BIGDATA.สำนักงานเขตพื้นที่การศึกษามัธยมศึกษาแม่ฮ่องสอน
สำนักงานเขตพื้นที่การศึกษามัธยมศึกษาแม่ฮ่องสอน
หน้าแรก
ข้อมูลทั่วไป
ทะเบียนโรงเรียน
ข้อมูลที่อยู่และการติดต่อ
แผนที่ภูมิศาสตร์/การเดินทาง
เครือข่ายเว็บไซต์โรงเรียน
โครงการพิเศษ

------------------------------

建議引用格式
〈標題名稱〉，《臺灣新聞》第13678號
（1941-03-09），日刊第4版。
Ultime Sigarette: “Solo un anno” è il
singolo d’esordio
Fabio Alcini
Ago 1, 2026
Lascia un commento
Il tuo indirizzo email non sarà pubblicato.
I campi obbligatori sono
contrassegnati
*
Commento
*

------------------------------

Problem to work on:
Retype, in the same exact form, the lines of the material above from the line holding "ข้อมูลที่อยู่และการติดต่อ" through the line holding "โครงการพิเศษ".

Answer:
ข้อมูลที่อยู่และการติดต่อ
แผนที่ภูมิศาสตร์/การเดินทาง
เครือข่ายเว็บไซต์โรงเรียน
โครงการพิเศษ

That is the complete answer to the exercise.